Is a college education worth the time and the price?
That question was posed by two polls whose results received prominent notice in the recent news.
One was conducted by the College Board, an association of nearly 6,000 U.S. institutions of advanced learning, and the weekly National Journal magazine. Among respondents in the 18-to-29 age range, fewer than half believed a bachelor’s degree contributed importantly to success in later life.
The other survey, by the Pew Research Center, found that only four Americans out of 10 — at a time when tuitions are soaring and the job market is less than robust — see college as a sensible investment.
Clearly those opinions are influenced less by objective fact than by personal experience.
My father’s boyhood was spent on a patch of gullied farmland, and his education in a country elementary school ended at his father’s death. He came to the city to try to make his way. And having been lucky enough to find a job, he never left it.
He was a good man — hardworking, faithful to his family, loyal to his employer and his friends. But those virtues never earned him the rewards he deserved. At Christmas — to provide a bit extra — he worked two jobs, sometimes three.

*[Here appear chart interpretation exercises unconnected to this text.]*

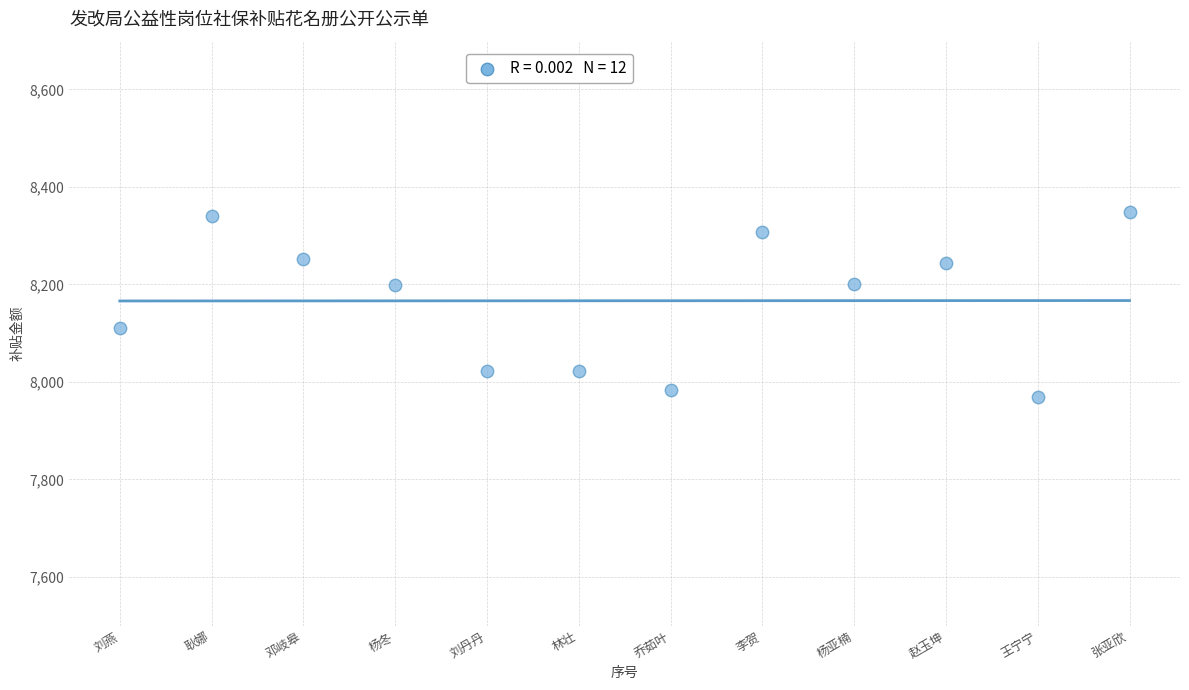

What is the average X value?

6.5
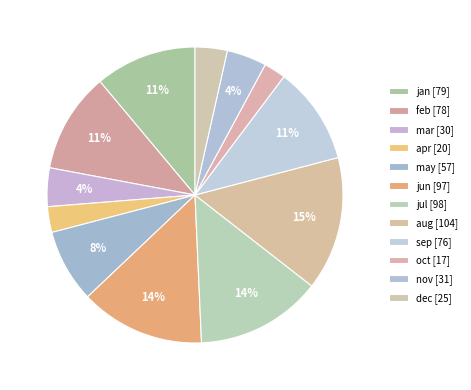

How many slices are in this pie chart?

12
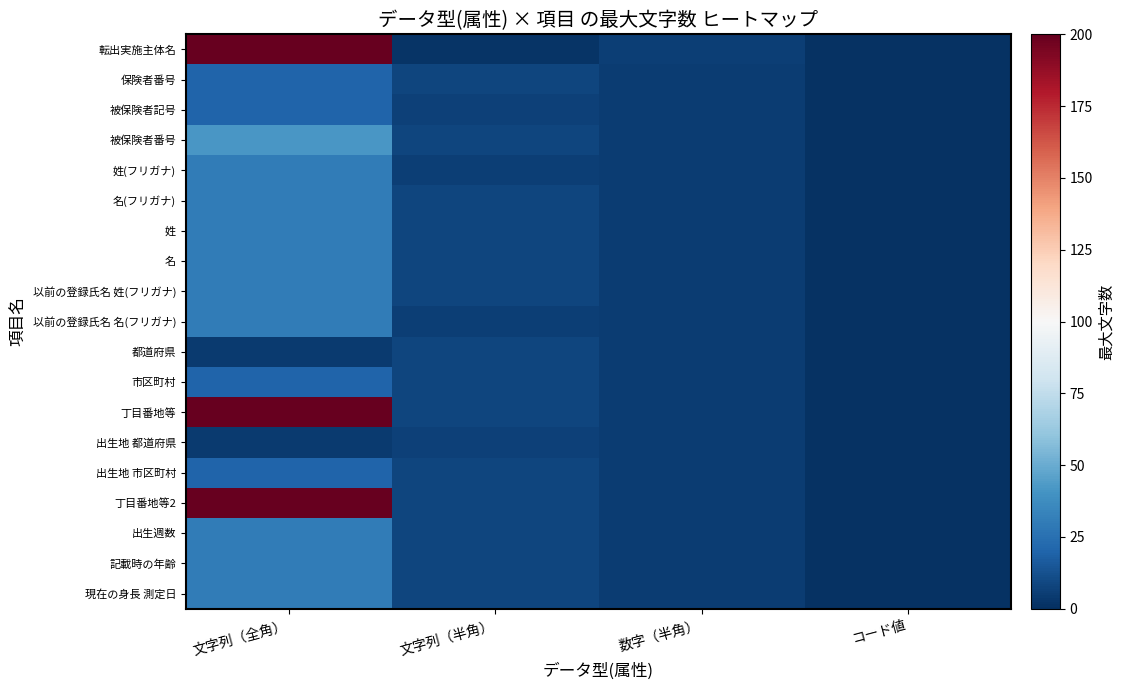

Which series changed the most between 文字列（全角） and 数字（半角）?

丁目番地等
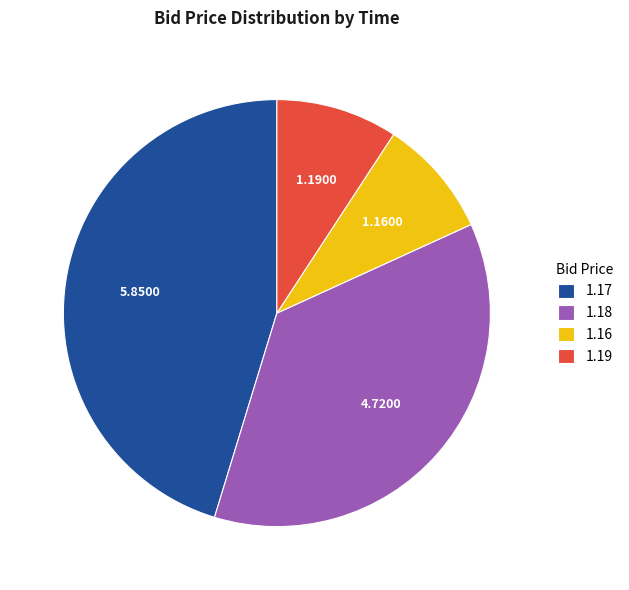

Does 1.18 represent more than half of the total?

No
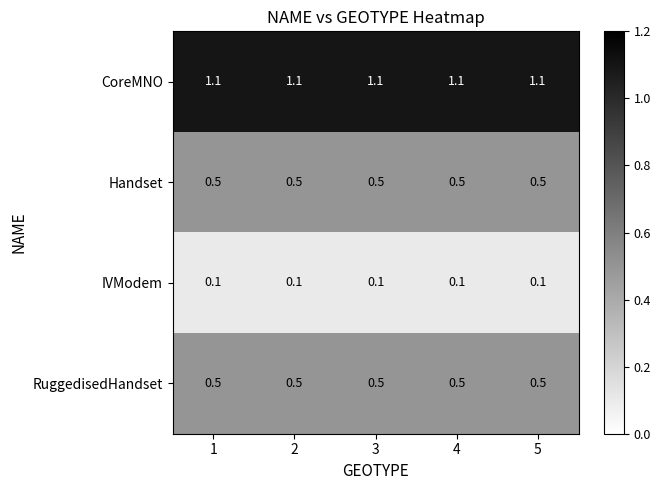

What is the sum of the RuggedisedHandset values at 1 and 4?

1.0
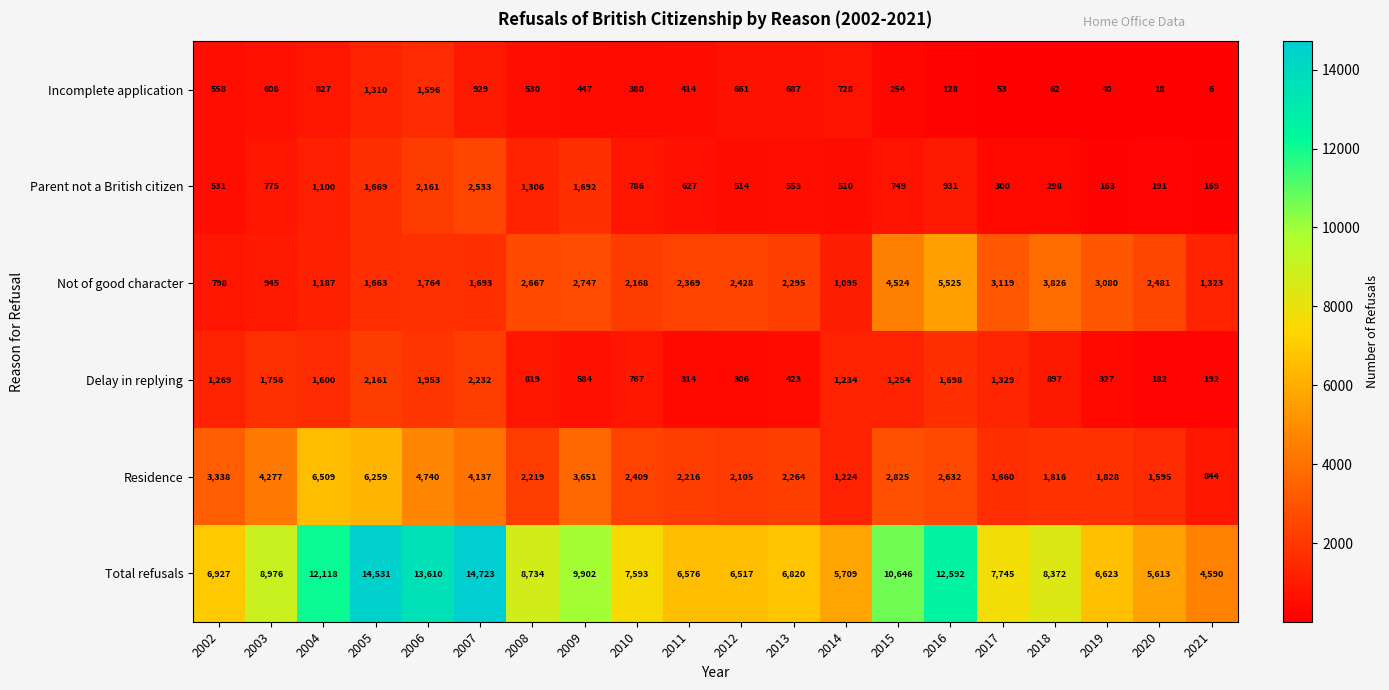

What is the maximum value shown in the chart?

14723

For him, as for my mother, college never was a possibility, or even considered. But regardless of whatever hardship it might entail for them, education for me beyond high school was always in their plan.
Not once have I doubted its worth.
I arrived as a college freshman more interested in sports and social life than in serious learning. The professors, however, brooked no foolishness. They demanded accuracy and timeliness in the completion of assignments.

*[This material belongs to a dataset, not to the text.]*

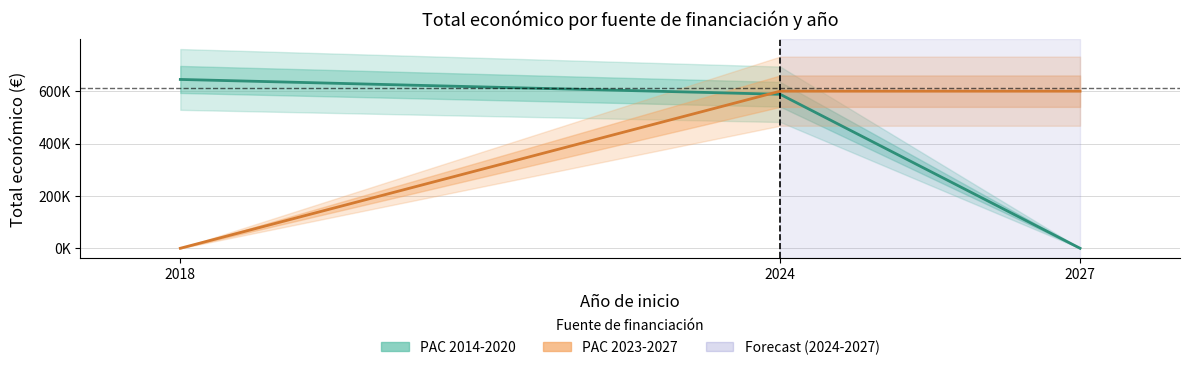

What is the average value of the PAC 2014-2020 series?

410988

And though I couldn’t know it then, I would later begin my career already trained in two of the disciplines most essential to the craft of journalism — verification and the inviolability of deadlines.
I look back on those four years now, as I do on my time of military service, as having been among the most valuable and formative periods of my life.
But just as a college diploma is no absolute assurance of success, the lack of one is no guarantee of failure. History is rich with the stories of uncredentialed individuals whose imagination and innate talents have propelled them to great heights of artistic or entrepreneurial achievement.
Or some just go to Texas and marry oil.
But it might be interesting to track the life outcomes of the ones contacted in those two surveys who don’t believe higher education is worth the trouble or the money. How many of them, do you suppose, are washing cars, flipping burgers or betting the future on a lottery ticket?
The issue isn’t whether college is a reasonable investment.
The problem is that the price of a degree today is roughly the same as the sticker on a luxury car. One you can drive. The other you just hang on a wall.
It wasn’t always that way. I paid my way through a fine private college washing dishes twice a day, sweeping the chapel, ghostwriting term papers and winning money on the shuffle boards in small-town saloons.
Opportunity is wherever you find it.